## What to do
Can you render every line of the items below as a Markdown table with two columns, "No." for the row number and "Entry" for the line, leaving out any blank lines?

## Given information
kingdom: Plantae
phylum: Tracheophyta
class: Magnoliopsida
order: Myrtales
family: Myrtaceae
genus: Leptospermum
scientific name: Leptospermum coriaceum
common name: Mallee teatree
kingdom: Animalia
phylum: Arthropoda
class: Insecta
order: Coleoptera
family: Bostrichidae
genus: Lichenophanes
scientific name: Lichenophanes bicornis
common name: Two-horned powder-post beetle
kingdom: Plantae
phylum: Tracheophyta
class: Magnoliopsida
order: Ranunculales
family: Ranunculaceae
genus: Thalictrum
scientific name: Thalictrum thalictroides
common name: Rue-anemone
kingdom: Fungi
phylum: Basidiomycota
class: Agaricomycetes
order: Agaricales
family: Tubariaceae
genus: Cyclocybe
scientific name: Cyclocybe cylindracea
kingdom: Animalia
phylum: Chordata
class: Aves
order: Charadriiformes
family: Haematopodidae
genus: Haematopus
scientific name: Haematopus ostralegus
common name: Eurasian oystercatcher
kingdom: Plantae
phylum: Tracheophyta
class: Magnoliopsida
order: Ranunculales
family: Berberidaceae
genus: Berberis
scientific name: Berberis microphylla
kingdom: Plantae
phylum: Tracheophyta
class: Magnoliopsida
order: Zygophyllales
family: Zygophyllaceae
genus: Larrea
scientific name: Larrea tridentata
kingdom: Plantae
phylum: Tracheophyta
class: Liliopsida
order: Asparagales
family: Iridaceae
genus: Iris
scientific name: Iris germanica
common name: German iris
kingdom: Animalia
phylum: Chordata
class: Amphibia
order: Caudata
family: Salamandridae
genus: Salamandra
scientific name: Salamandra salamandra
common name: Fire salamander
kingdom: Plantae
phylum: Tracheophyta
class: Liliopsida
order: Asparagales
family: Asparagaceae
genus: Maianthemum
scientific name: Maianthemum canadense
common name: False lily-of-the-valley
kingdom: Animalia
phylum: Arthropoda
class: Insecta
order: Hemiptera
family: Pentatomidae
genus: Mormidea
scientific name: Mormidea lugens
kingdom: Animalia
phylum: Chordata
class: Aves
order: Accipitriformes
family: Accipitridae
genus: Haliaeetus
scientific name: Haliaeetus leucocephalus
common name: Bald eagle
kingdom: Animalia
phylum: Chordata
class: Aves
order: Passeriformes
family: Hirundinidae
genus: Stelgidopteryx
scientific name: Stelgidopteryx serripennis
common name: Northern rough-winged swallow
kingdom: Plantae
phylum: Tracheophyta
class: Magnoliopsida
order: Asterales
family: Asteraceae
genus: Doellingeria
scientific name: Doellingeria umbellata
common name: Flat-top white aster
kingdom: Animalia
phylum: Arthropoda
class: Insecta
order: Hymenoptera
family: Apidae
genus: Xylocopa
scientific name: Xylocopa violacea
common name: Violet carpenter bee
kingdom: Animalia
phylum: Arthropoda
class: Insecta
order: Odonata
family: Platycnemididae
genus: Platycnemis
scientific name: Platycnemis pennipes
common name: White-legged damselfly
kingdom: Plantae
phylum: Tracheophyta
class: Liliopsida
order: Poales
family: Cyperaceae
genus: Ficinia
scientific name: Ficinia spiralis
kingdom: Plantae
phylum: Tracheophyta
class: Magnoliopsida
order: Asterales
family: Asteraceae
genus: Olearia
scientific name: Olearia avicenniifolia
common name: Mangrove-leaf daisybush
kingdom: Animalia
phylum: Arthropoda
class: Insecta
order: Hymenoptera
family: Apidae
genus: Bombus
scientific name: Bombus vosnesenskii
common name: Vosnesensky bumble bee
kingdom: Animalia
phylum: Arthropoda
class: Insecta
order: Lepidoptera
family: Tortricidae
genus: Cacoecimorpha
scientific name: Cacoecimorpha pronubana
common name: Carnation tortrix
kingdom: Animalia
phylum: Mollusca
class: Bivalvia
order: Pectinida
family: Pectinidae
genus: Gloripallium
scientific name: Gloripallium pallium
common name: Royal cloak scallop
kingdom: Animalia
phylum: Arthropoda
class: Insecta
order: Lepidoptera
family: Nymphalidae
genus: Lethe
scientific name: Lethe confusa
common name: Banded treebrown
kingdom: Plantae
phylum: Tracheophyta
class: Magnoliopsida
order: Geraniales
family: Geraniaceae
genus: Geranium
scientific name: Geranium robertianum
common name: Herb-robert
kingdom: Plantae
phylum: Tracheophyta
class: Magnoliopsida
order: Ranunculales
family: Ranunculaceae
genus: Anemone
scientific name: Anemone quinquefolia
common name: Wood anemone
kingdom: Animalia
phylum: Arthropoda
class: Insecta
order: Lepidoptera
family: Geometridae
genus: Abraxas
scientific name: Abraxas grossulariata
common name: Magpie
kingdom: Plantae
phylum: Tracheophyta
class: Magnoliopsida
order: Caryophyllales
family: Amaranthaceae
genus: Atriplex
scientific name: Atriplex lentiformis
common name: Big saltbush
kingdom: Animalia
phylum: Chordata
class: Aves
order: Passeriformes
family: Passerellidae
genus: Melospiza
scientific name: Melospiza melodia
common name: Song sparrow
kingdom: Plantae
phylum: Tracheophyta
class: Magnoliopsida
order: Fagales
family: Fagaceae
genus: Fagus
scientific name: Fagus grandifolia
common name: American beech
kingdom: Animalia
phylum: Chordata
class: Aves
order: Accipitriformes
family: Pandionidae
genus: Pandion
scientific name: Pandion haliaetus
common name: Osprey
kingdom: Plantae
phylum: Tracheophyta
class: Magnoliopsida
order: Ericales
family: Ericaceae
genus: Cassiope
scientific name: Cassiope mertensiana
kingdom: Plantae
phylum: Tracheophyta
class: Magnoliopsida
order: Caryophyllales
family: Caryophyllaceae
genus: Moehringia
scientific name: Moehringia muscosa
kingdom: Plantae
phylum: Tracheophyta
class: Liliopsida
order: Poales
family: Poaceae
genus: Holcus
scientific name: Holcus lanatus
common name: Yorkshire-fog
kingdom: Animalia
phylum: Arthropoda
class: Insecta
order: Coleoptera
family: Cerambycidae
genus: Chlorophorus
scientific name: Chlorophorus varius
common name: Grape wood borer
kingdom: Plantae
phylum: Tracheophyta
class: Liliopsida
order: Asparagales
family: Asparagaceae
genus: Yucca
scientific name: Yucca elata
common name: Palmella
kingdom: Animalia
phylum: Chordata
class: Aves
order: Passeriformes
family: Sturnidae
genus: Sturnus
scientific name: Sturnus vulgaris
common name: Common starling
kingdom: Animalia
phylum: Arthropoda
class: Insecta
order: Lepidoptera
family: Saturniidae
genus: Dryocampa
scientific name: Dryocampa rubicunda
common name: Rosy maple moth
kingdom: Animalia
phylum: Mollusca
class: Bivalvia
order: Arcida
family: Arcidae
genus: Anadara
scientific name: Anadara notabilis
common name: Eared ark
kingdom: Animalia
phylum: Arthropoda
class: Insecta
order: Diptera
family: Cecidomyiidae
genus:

## Reply
| No. | Entry |
|---|---|
| 1 | kingdom: Plantae |
| 2 | phylum: Tracheophyta |
| 3 | class: Magnoliopsida |
| 4 | order: Myrtales |
| 5 | family: Myrtaceae |
| 6 | genus: Leptospermum |
| 7 | scientific name: Leptospermum coriaceum |
| 8 | common name: Mallee teatree |
| 9 | kingdom: Animalia |
| 10 | phylum: Arthropoda |
| 11 | class: Insecta |
| 12 | order: Coleoptera |
| 13 | family: Bostrichidae |
| 14 | genus: Lichenophanes |
| 15 | scientific name: Lichenophanes bicornis |
| 16 | common name: Two-horned powder-post beetle |
| 17 | kingdom: Plantae |
| 18 | phylum: Tracheophyta |
| 19 | class: Magnoliopsida |
| 20 | order: Ranunculales |
| 21 | family: Ranunculaceae |
| 22 | genus: Thalictrum |
| 23 | scientific name: Thalictrum thalictroides |
| 24 | common name: Rue-anemone |
| 25 | kingdom: Fungi |
| 26 | phylum: Basidiomycota |
| 27 | class: Agaricomycetes |
| 28 | order: Agaricales |
| 29 | family: Tubariaceae |
| 30 | genus: Cyclocybe |
| 31 | scientific name: Cyclocybe cylindracea |
| 32 | kingdom: Animalia |
| 33 | phylum: Chordata |
| 34 | class: Aves |
| 35 | order: Charadriiformes |
| 36 | family: Haematopodidae |
| 37 | genus: Haematopus |
| 38 | scientific name: Haematopus ostralegus |
| 39 | common name: Eurasian oystercatcher |
| 40 | kingdom: Plantae |
| 41 | phylum: Tracheophyta |
| 42 | class: Magnoliopsida |
| 43 | order: Ranunculales |
| 44 | family: Berberidaceae |
| 45 | genus: Berberis |
| 46 | scientific name: Berberis microphylla |
| 47 | kingdom: Plantae |
| 48 | phylum: Tracheophyta |
| 49 | class: Magnoliopsida |
| 50 | order: Zygophyllales |
| 51 | family: Zygophyllaceae |
| 52 | genus: Larrea |
| 53 | scientific name: Larrea tridentata |
| 54 | kingdom: Plantae |
| 55 | phylum: Tracheophyta |
| 56 | class: Liliopsida |
| 57 | order: Asparagales |
| 58 | family: Iridaceae |
| 59 | genus: Iris |
| 60 | scientific name: Iris germanica |
| 61 | common name: German iris |
| 62 | kingdom: Animalia |
| 63 | phylum: Chordata |
| 64 | class: Amphibia |
| 65 | order: Caudata |
| 66 | family: Salamandridae |
| 67 | genus: Salamandra |
| 68 | scientific name: Salamandra salamandra |
| 69 | common name: Fire salamander |
| 70 | kingdom: Plantae |
| 71 | phylum: Tracheophyta |
| 72 | class: Liliopsida |
| 73 | order: Asparagales |
| 74 | family: Asparagaceae |
| 75 | genus: Maianthemum |
| 76 | scientific name: Maianthemum canadense |
| 77 | common name: False lily-of-the-valley |
| 78 | kingdom: Animalia |
| 79 | phylum: Arthropoda |
| 80 | class: Insecta |
| 81 | order: Hemiptera |
| 82 | family: Pentatomidae |
| 83 | genus: Mormidea |
| 84 | scientific name: Mormidea lugens |
| 85 | kingdom: Animalia |
| 86 | phylum: Chordata |
| 87 | class: Aves |
| 88 | order: Accipitriformes |
| 89 | family: Accipitridae |
| 90 | genus: Haliaeetus |
| 91 | scientific name: Haliaeetus leucocephalus |
| 92 | common name: Bald eagle |
| 93 | kingdom: Animalia |
| 94 | phylum: Chordata |
| 95 | class: Aves |
| 96 | order: Passeriformes |
| 97 | family: Hirundinidae |
| 98 | genus: Stelgidopteryx |
| 99 | scientific name: Stelgidopteryx serripennis |
| 100 | common name: Northern rough-winged swallow |
| 101 | kingdom: Plantae |
| 102 | phylum: Tracheophyta |
| 103 | class: Magnoliopsida |
| 104 | order: Asterales |
| 105 | family: Asteraceae |
| 106 | genus: Doellingeria |
| 107 | scientific name: Doellingeria umbellata |
| 108 | common name: Flat-top white aster |
| 109 | kingdom: Animalia |
| 110 | phylum: Arthropoda |
| 111 | class: Insecta |
| 112 | order: Hymenoptera |
| 113 | family: Apidae |
| 114 | genus: Xylocopa |
| 115 | scientific name: Xylocopa violacea |
| 116 | common name: Violet carpenter bee |
| 117 | kingdom: Animalia |
| 118 | phylum: Arthropoda |
| 119 | class: Insecta |
| 120 | order: Odonata |
| 121 | family: Platycnemididae |
| 122 | genus: Platycnemis |
| 123 | scientific name: Platycnemis pennipes |
| 124 | common name: White-legged damselfly |
| 125 | kingdom: Plantae |
| 126 | phylum: Tracheophyta |
| 127 | class: Liliopsida |
| 128 | order: Poales |
| 129 | family: Cyperaceae |
| 130 | genus: Ficinia |
| 131 | scientific name: Ficinia spiralis |
| 132 | kingdom: Plantae |
| 133 | phylum: Tracheophyta |
| 134 | class: Magnoliopsida |
| 135 | order: Asterales |
| 136 | family: Asteraceae |
| 137 | genus: Olearia |
| 138 | scientific name: Olearia avicenniifolia |
| 139 | common name: Mangrove-leaf daisybush |
| 140 | kingdom: Animalia |
| 141 | phylum: Arthropoda |
| 142 | class: Insecta |
| 143 | order: Hymenoptera |
| 144 | family: Apidae |
| 145 | genus: Bombus |
| 146 | scientific name: Bombus vosnesenskii |
| 147 | common name: Vosnesensky bumble bee |
| 148 | kingdom: Animalia |
| 149 | phylum: Arthropoda |
| 150 | class: Insecta |
| 151 | order: Lepidoptera |
| 152 | family: Tortricidae |
| 153 | genus: Cacoecimorpha |
| 154 | scientific name: Cacoecimorpha pronubana |
| 155 | common name: Carnation tortrix |
| 156 | kingdom: Animalia |
| 157 | phylum: Mollusca |
| 158 | class: Bivalvia |
| 159 | order: Pectinida |
| 160 | family: Pectinidae |
| 161 | genus: Gloripallium |
| 162 | scientific name: Gloripallium pallium |
| 163 | common name: Royal cloak scallop |
| 164 | kingdom: Animalia |
| 165 | phylum: Arthropoda |
| 166 | class: Insecta |
| 167 | order: Lepidoptera |
| 168 | family: Nymphalidae |
| 169 | genus: Lethe |
| 170 | scientific name: Lethe confusa |
| 171 | common name: Banded treebrown |
| 172 | kingdom: Plantae |
| 173 | phylum: Tracheophyta |
| 174 | class: Magnoliopsida |
| 175 | order: Geraniales |
| 176 | family: Geraniaceae |
| 177 | genus: Geranium |
| 178 | scientific name: Geranium robertianum |
| 179 | common name: Herb-robert |
| 180 | kingdom: Plantae |
| 181 | phylum: Tracheophyta |
| 182 | class: Magnoliopsida |
| 183 | order: Ranunculales |
| 184 | family: Ranunculaceae |
| 185 | genus: Anemone |
| 186 | scientific name: Anemone quinquefolia |
| 187 | common name: Wood anemone |
| 188 | kingdom: Animalia |
| 189 | phylum: Arthropoda |
| 190 | class: Insecta |
| 191 | order: Lepidoptera |
| 192 | family: Geometridae |
| 193 | genus: Abraxas |
| 194 | scientific name: Abraxas grossulariata |
| 195 | common name: Magpie |
| 196 | kingdom: Plantae |
| 197 | phylum: Tracheophyta |
| 198 | class: Magnoliopsida |
| 199 | order: Caryophyllales |
| 200 | family: Amaranthaceae |
| 201 | genus: Atriplex |
| 202 | scientific name: Atriplex lentiformis |
| 203 | common name: Big saltbush |
| 204 | kingdom: Animalia |
| 205 | phylum: Chordata |
| 206 | class: Aves |
| 207 | order: Passeriformes |
| 208 | family: Passerellidae |
| 209 | genus: Melospiza |
| 210 | scientific name: Melospiza melodia |
| 211 | common name: Song sparrow |
| 212 | kingdom: Plantae |
| 213 | phylum: Tracheophyta |
| 214 | class: Magnoliopsida |
| 215 | order: Fagales |
| 216 | family: Fagaceae |
| 217 | genus: Fagus |
| 218 | scientific name: Fagus grandifolia |
| 219 | common name: American beech |
| 220 | kingdom: Animalia |
| 221 | phylum: Chordata |
| 222 | class: Aves |
| 223 | order: Accipitriformes |
| 224 | family: Pandionidae |
| 225 | genus: Pandion |
| 226 | scientific name: Pandion haliaetus |
| 227 | common name: Osprey |
| 228 | kingdom: Plantae |
| 229 | phylum: Tracheophyta |
| 230 | class: Magnoliopsida |
| 231 | order: Ericales |
| 232 | family: Ericaceae |
| 233 | genus: Cassiope |
| 234 | scientific name: Cassiope mertensiana |
| 235 | kingdom: Plantae |
| 236 | phylum: Tracheophyta |
| 237 | class: Magnoliopsida |
| 238 | order: Caryophyllales |
| 239 | family: Caryophyllaceae |
| 240 | genus: Moehringia |
| 241 | scientific name: Moehringia muscosa |
| 242 | kingdom: Plantae |
| 243 | phylum: Tracheophyta |
| 244 | class: Liliopsida |
| 245 | order: Poales |
| 246 | family: Poaceae |
| 247 | genus: Holcus |
| 248 | scientific name: Holcus lanatus |
| 249 | common name: Yorkshire-fog |
| 250 | kingdom: Animalia |
| 251 | phylum: Arthropoda |
| 252 | class: Insecta |
| 253 | order: Coleoptera |
| 254 | family: Cerambycidae |
| 255 | genus: Chlorophorus |
| 256 | scientific name: Chlorophorus varius |
| 257 | common name: Grape wood borer |
| 258 | kingdom: Plantae |
| 259 | phylum: Tracheophyta |
| 260 | class: Liliopsida |
| 261 | order: Asparagales |
| 262 | family: Asparagaceae |
| 263 | genus: Yucca |
| 264 | scientific name: Yucca elata |
| 265 | common name: Palmella |
| 266 | kingdom: Animalia |
| 267 | phylum: Chordata |
| 268 | class: Aves |
| 269 | order: Passeriformes |
| 270 | family: Sturnidae |
| 271 | genus: Sturnus |
| 272 | scientific name: Sturnus vulgaris |
| 273 | common name: Common starling |
| 274 | kingdom: Animalia |
| 275 | phylum: Arthropoda |
| 276 | class: Insecta |
| 277 | order: Lepidoptera |
| 278 | family: Saturniidae |
| 279 | genus: Dryocampa |
| 280 | scientific name: Dryocampa rubicunda |
| 281 | common name: Rosy maple moth |
| 282 | kingdom: Animalia |
| 283 | phylum: Mollusca |
| 284 | class: Bivalvia |
| 285 | order: Arcida |
| 286 | family: Arcidae |
| 287 | genus: Anadara |
| 288 | scientific name: Anadara notabilis |
| 289 | common name: Eared ark |
| 290 | kingdom: Animalia |
| 291 | phylum: Arthropoda |
| 292 | class: Insecta |
| 293 | order: Diptera |
| 294 | family: Cecidomyiidae |
| 295 | genus: |